Wikia Search: Search With A Human Twist
Today, Jimmy Wales, the famous founder of Wikipedia, has launched its search project, Wikia Search. Announced last year in January and finance by “angel investors”, Wikia Search (previously known also as Wikiasari), will function on a concept similar to Wikipedia.

In fact, Wikia Search is combining the power of automated search algorithms with ith the knowledge of human editors. The volunteer collaborators will be able to suggest and rate the pages to be indexed.  

Being released as an open-source platform, developers can quickly and easily extend and add functionality to Wikia Search, improving the quality and performance of the entire system

In the past, Wales expressed his believe that an open search platform might better compared to the proprietary technologies used today by all major search engines.

Wales is confident that the human judgement is better than any computer search algorithm. “Essentially, if you consider one of the basic tasks of a search engine, it is to make a decision: ‘this page is good, this page sucks’,” Mr Wales said in 2007 when the project was announced for the first time. “Computers are notoriously bad at making such judgments, so algorithmic search has to go about it in a roundabout way.

“But we have a really great method for doing that ourselves,” he added. “We just look at the page.
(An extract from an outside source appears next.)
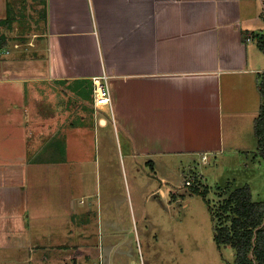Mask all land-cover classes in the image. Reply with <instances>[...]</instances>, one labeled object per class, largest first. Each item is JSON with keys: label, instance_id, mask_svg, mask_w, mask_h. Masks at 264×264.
<instances>
[{"label": "crops", "instance_id": "1", "mask_svg": "<svg viewBox=\"0 0 264 264\" xmlns=\"http://www.w3.org/2000/svg\"><path fill=\"white\" fill-rule=\"evenodd\" d=\"M27 1L0 0V264H54L77 246L79 226L62 221L57 201L80 156L71 155L75 130H122L130 154L155 165L204 153L205 163L241 152L264 159L255 134L264 0H32L36 27L18 32ZM102 74L111 107L97 108ZM57 130L69 132L67 155L35 158L49 141L62 151ZM51 180L54 210L41 194ZM58 234L65 239L53 243Z\"/></svg>", "mask_w": 264, "mask_h": 264}, {"label": "rangeland", "instance_id": "2", "mask_svg": "<svg viewBox=\"0 0 264 264\" xmlns=\"http://www.w3.org/2000/svg\"><path fill=\"white\" fill-rule=\"evenodd\" d=\"M27 5L22 9L24 18L17 23L18 32L22 27H36L33 20L37 21L39 15L32 9V0ZM56 132L62 135V151L51 150L49 146L54 142L49 141L36 151L35 158L67 155L69 132ZM57 137L55 134L50 140ZM72 146L71 155L80 156L78 162L66 167L58 190L63 180L66 188L57 201L64 208L62 221L70 219L68 224L79 226L76 235H81L74 238L78 244L73 246L71 256L54 264L234 263V249L215 241L213 226L230 223V211H222L221 206L233 190L240 184L244 186V180V184L249 183L253 199L264 200L263 157L257 161L255 154L249 158V153L242 152L211 155L205 163L197 156H163L156 159L155 165L150 158L130 154L122 130H75ZM188 179L199 192L186 184ZM56 189L57 184L51 180L41 193L53 210L50 198ZM71 199L74 208L68 207ZM68 209L74 217H69ZM51 238L53 243L65 239L60 234ZM35 253L39 254L38 248Z\"/></svg>", "mask_w": 264, "mask_h": 264}, {"label": "trees", "instance_id": "3", "mask_svg": "<svg viewBox=\"0 0 264 264\" xmlns=\"http://www.w3.org/2000/svg\"><path fill=\"white\" fill-rule=\"evenodd\" d=\"M11 18L9 16L6 20L8 25L13 23ZM4 39L0 35V46H3ZM259 44L264 49V36L260 37ZM261 93L263 102L255 120V131L258 151L264 156V74ZM193 186L194 191L199 192L198 186ZM221 207L222 211H230V223L223 226L214 224L213 230L219 245H230L235 251L234 263L228 264H264V200H254L250 186L245 184L233 190Z\"/></svg>", "mask_w": 264, "mask_h": 264}, {"label": "built area", "instance_id": "4", "mask_svg": "<svg viewBox=\"0 0 264 264\" xmlns=\"http://www.w3.org/2000/svg\"><path fill=\"white\" fill-rule=\"evenodd\" d=\"M18 46V44H16ZM2 51H0V54ZM107 74H102L100 76H94L93 78V94H94V102L97 108H102L103 106L111 107V96L110 91L107 85ZM208 155L207 153L203 154V161H207ZM186 184L193 185L191 179L186 181ZM93 264H102L101 262H93Z\"/></svg>", "mask_w": 264, "mask_h": 264}]
</instances>
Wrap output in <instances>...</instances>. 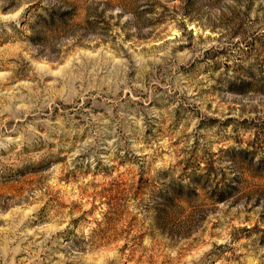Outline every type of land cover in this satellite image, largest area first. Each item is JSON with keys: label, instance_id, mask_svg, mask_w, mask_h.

It usually only takes a second to figure out if the page is good, so the key here is building a community of trust that can do that.”

It remains to be seen if a community of human minds will prove to be better than the complex alghoritms developed by the search-oriented such as Google or Microsoft, but Jimmy Wales is confident that his project has its chances.

In March last year Wales said that the Wikia Search plans to capture as much as 5 percent of the search market and its collaborative search technology could transform the Internet's power structure.

"Search is part of the fundamental infrastructure of the Internet. And it is currently broken," Wales said on a wiki devoted to the project. "It is broken for the same reason that proprietary software is always broken: lack of freedom, lack of community, lack of accountability, lack of transparency. Here, we will change all that," he said.

Though, as Wales noted, Wikia Search is still in its alpha stage and it will take some time before the quality of the classic search engines will be achieved.

"I don't know how long it will take to reach industry-standard quality search results, but I'd say at least two years," Wales explained.

Human-powered search engine has became a hot topic lately. In May last year Jason Calacanis, the founder of Weblogs Inc, has started Mahalo, a search engine project, where is the websites are rated by human editors. The search engine results pages include beside text listings other media, such as photos and video.

Improving the search methods is also a major goal for web giants like Yahoo and Microsoft. Last year, Yahoo introduced Search Assist, a technology which goes beyond basic search “suggestions” and gives consumers real-time query suggestions as well as related topics and concepts.

Beside the Search Assistant, the web giant has introduced also Yahoo Search Shortcuts, with the most useful information found on the Web and contributed by other online users. The new shortcuts were designed to help consumers save time when searching for popular categories such as events, music, movies, travel, sports, health, shopping, businesses and restaurants.

Also in September last year Microsoft unveiled its first major update of its Live Search engine. The company improved the relevance and it has quadrupled the size of Live Search’s index.

Common “problems” for search engines like spelling errors, stop words, punctuation and synonyms are now treated better with by Live Search, thanks to the “substantial” improvements in understanding query intent. So basically Live Search can “understand” what you wanted to search for, despite the fact that your search query is not very clear.

So, with all these improvements in search, let’s see which tools will prove to be better to help you with your searches!